Mientras escribía esta columna me acorde que tenía que celebrar algo muy especial, Aposté por un restaurante nuevo, que en la web se veía bonito y confortable, cuya carta era una mezcla escueta y resultona de ideas sencillas. Pedí la carta de vinos y elegí una botella de veintidós euros con cincuenta. El sumiller se marchó. Reapareció con dos botellas, que apoyó encima de la mesa al grito de “¡Maria Nicolau no puede beber un vino de 22,50! Esta otra cuesta 43. ¿Estás segura de que te viene de ahí?”, y le solté a los perros.


El sector del vino lucha con uñas y dientes contra la tendencia de los españoles a beber cada día menos vino, y tiene a un enemigo terrible en sus propias filas: el camarero con taparrabos mental que no ha sabido deshacerse de la costra del elitismo y sigue menospreciando a una gran masa de clientes para los que la parte más barata de la carta podría ser la puerta de entrada al País de las Maravillas sin tener que apostar fuerte a ciegas.

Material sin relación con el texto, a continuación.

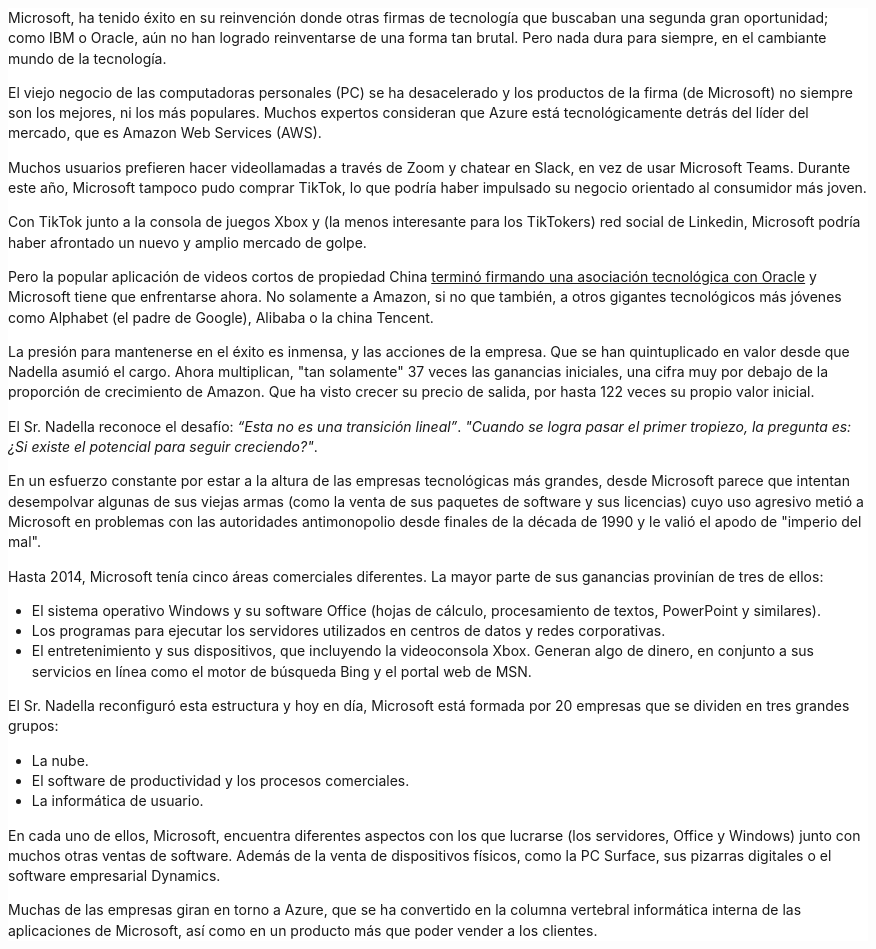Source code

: Microsoft, ha tenido éxito en su reinvención donde otras firmas de tecnología que buscaban una segunda gran oportunidad; como IBM o Oracle, aún no han logrado reinventarse de una forma tan brutal. Pero nada dura para siempre, en el cambiante mundo de la tecnología.

El viejo negocio de las computadoras personales (PC) se ha desacelerado y los productos de la firma (de Microsoft) no siempre son los mejores, ni los más populares. Muchos expertos consideran que Azure está tecnológicamente detrás del líder del mercado, que es Amazon Web Services (AWS).

Muchos usuarios prefieren hacer videollamadas a través de Zoom y chatear en Slack, en vez de usar Microsoft Teams. Durante este año, Microsoft tampoco pudo comprar TikTok, lo que podría haber impulsado su negocio orientado al consumidor más joven.

Con TikTok junto a la consola de juegos Xbox y (la menos interesante para los TikTokers) red social de Linkedin, Microsoft podría haber afrontado un nuevo y amplio mercado de golpe.

Pero la popular aplicación de videos cortos de propiedad China [terminó firmando una asociación tecnológica con Oracle](https://ciberninjas.com/trump-aprueba-acuerdo-tiktok-oracle/) y Microsoft tiene que enfrentarse ahora. No solamente a Amazon, si no que también, a otros gigantes tecnológicos más jóvenes como Alphabet (el padre de Google), Alibaba o la china Tencent.

La presión para mantenerse en el éxito es inmensa, y las acciones de la empresa. Que se han quintuplicado en valor desde que Nadella asumió el cargo. Ahora multiplican, "tan solamente" 37 veces las ganancias iniciales, una cifra muy por debajo de la proporción de crecimiento de Amazon. Que ha visto crecer su precio de salida, por hasta 122 veces su propio valor inicial.

El Sr. Nadella reconoce el desafío: *“Esta no es una transición lineal”*. *"Cuando se logra pasar el primer tropiezo, la pregunta es: ¿Si existe el potencial para seguir creciendo?"*.

En un esfuerzo constante por estar a la altura de las empresas tecnológicas más grandes, desde Microsoft parece que intentan desempolvar algunas de sus viejas armas (como la venta de sus paquetes de software y sus licencias) cuyo uso agresivo metió a Microsoft en problemas con las autoridades antimonopolio desde finales de la década de 1990 y le valió el apodo de "imperio del mal".

Hasta 2014, Microsoft tenía cinco áreas comerciales diferentes. La mayor parte de sus ganancias provinían de tres de ellos:

- El sistema operativo Windows y su software Office (hojas de cálculo, procesamiento de textos, PowerPoint y similares).
- Los programas para ejecutar los servidores utilizados en centros de datos y redes corporativas.
- El entretenimiento y sus dispositivos, que incluyendo la videoconsola Xbox. Generan algo de dinero, en conjunto a sus servicios en línea como el motor de búsqueda Bing y el portal web de MSN.

El Sr. Nadella reconfiguró esta estructura y hoy en día, Microsoft está formada por 20 empresas que se dividen en tres grandes grupos:

- La nube.
- El software de productividad y los procesos comerciales.
- La informática de usuario.

En cada uno de ellos, Microsoft, encuentra diferentes aspectos con los que lucrarse (los servidores, Office y Windows) junto con muchos otras ventas de software. Además de la venta de dispositivos físicos, como la PC Surface, sus pizarras digitales o el software empresarial Dynamics.

Muchas de las empresas giran en torno a Azure, que se ha convertido en la columna vertebral informática interna de las aplicaciones de Microsoft, así como en un producto más que poder vender a los clientes.
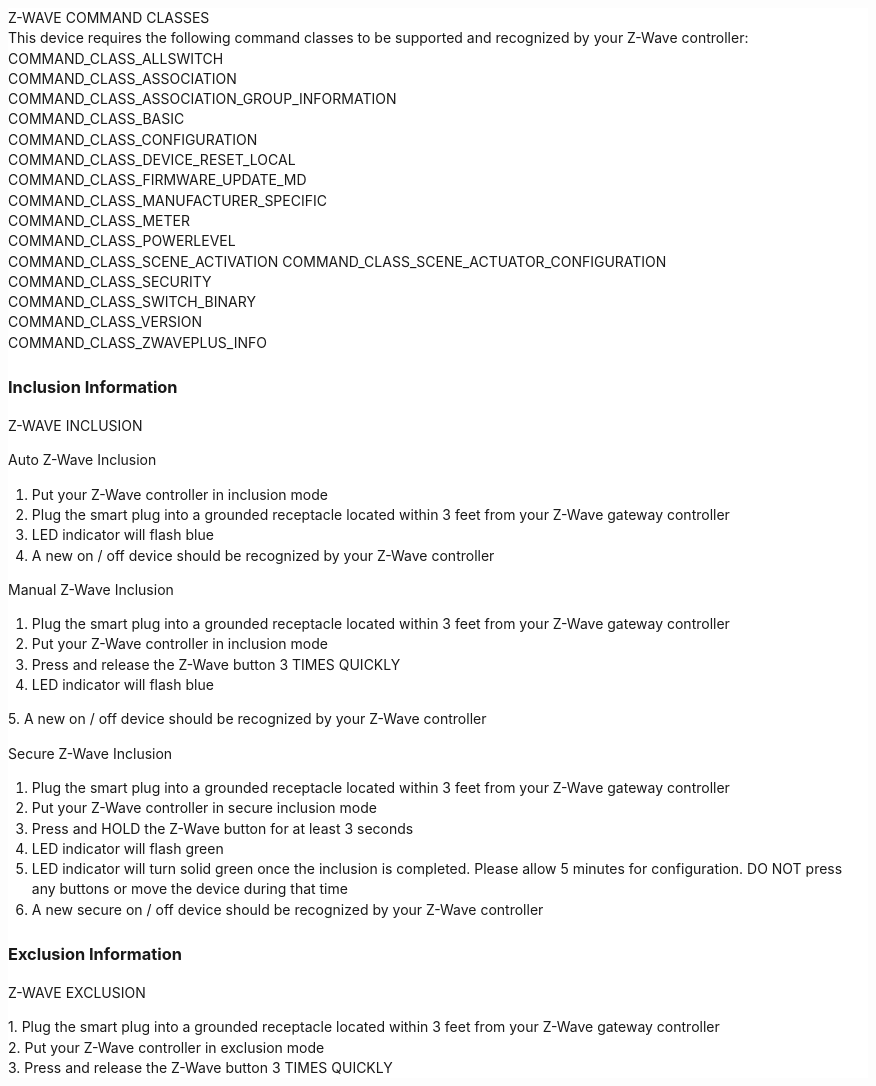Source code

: Z-WAVE COMMAND CLASSES  
 This device requires the following command classes to be supported and recognized by your Z-Wave controller:  
 COMMAND\_CLASS\_ALLSWITCH  
 COMMAND\_CLASS\_ASSOCIATION  
 COMMAND\_CLASS\_ASSOCIATION\_GROUP\_INFORMATION  
 COMMAND\_CLASS\_BASIC  
 COMMAND\_CLASS\_CONFIGURATION  
 COMMAND\_CLASS\_DEVICE\_RESET\_LOCAL  
 COMMAND\_CLASS\_FIRMWARE\_UPDATE\_MD  
 COMMAND\_CLASS\_MANUFACTURER\_SPECIFIC  
 COMMAND\_CLASS\_METER  
 COMMAND\_CLASS\_POWERLEVEL  
 COMMAND\_CLASS\_SCENE\_ACTIVATION COMMAND\_CLASS\_SCENE\_ACTUATOR\_CONFIGURATION  
 COMMAND\_CLASS\_SECURITY  
 COMMAND\_CLASS\_SWITCH\_BINARY  
 COMMAND\_CLASS\_VERSION  
 COMMAND\_CLASS\_ZWAVEPLUS\_INFO

### Inclusion Information

Z-WAVE INCLUSION

Auto Z-Wave Inclusion  
 1. Put your Z-Wave controller in inclusion mode  
 2. Plug the smart plug into a grounded receptacle located within 3 feet from your Z-Wave gateway controller  
 3. LED indicator will flash blue  
 4. A new on / off device should be recognized by your Z-Wave controller

Manual Z-Wave Inclusion  
 1. Plug the smart plug into a grounded receptacle located within 3 feet from your Z-Wave gateway controller  
 2. Put your Z-Wave controller in inclusion mode  
 3. Press and release the Z-Wave button 3 TIMES QUICKLY  
 4. LED indicator will flash blue

5\. A new on / off device should be recognized by your Z-Wave controller

Secure Z-Wave Inclusion  
 1. Plug the smart plug into a grounded receptacle located within 3 feet from your Z-Wave gateway controller  
 2. Put your Z-Wave controller in secure inclusion mode  
 3. Press and HOLD the Z-Wave button for at least 3 seconds  
 4. LED indicator will flash green  
 5. LED indicator will turn solid green once the inclusion is completed. Please allow 5 minutes for configuration. DO NOT press any buttons or move the device during that time  
 6. A new secure on / off device should be recognized by your Z-Wave controller

### Exclusion Information

Z-WAVE EXCLUSION

1\. Plug the smart plug into a grounded receptacle located within 3 feet from your Z-Wave gateway controller  
 2. Put your Z-Wave controller in exclusion mode  
 3. Press and release the Z-Wave button 3 TIMES QUICKLY
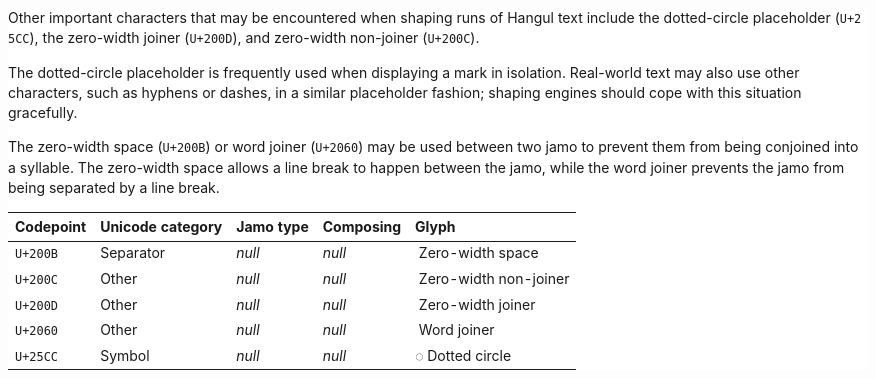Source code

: 
Other important characters that may be encountered when shaping runs
of Hangul text include the dotted-circle placeholder (`U+25CC`), the
zero-width joiner (`U+200D`), and zero-width non-joiner (`U+200C`).

The dotted-circle placeholder is frequently used when displaying a
mark in isolation. Real-world text may also use other characters, such
as hyphens or dashes, in a similar placeholder fashion; shaping
engines should cope with this situation gracefully.

The zero-width space (`U+200B`) or word joiner (`U+2060`) may be used
between two jamo to prevent them from being conjoined into a
syllable. The zero-width space allows a line break to happen between
the jamo, while the word joiner prevents the jamo from being separated
by a line break.


| Codepoint | Unicode category | Jamo type | Composing | Glyph                            |
|:----------|:-----------------|:----------|:----------|:---------------------------------|
|`U+200B`   | Separator        | _null_    | _null_    | &#x200B; Zero-width space        |
|`U+200C`   | Other            | _null_    | _null_    | &#x200C; Zero-width non-joiner   |
|`U+200D`   | Other            | _null_    | _null_    | &#x200D; Zero-width joiner       |
|`U+2060`   | Other            | _null_    | _null_    | &#x2060; Word joiner             |
|`U+25CC`   | Symbol           | _null_    | _null_    | &#x25CC; Dotted circle           |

Nunca te avergüences de pedir el vino más barato. Si está ahí es porque alguien ha decidido que esté, y el restaurante tiene que dar la cara por él y defenderlo como defendería un Vega Sicilia del 62. Si no es así, esa botella tiene que desaparecer de la oferta, y la vergüenza debe caer del bando que ofrece paja de relleno y pretende que el cliente pague por ella.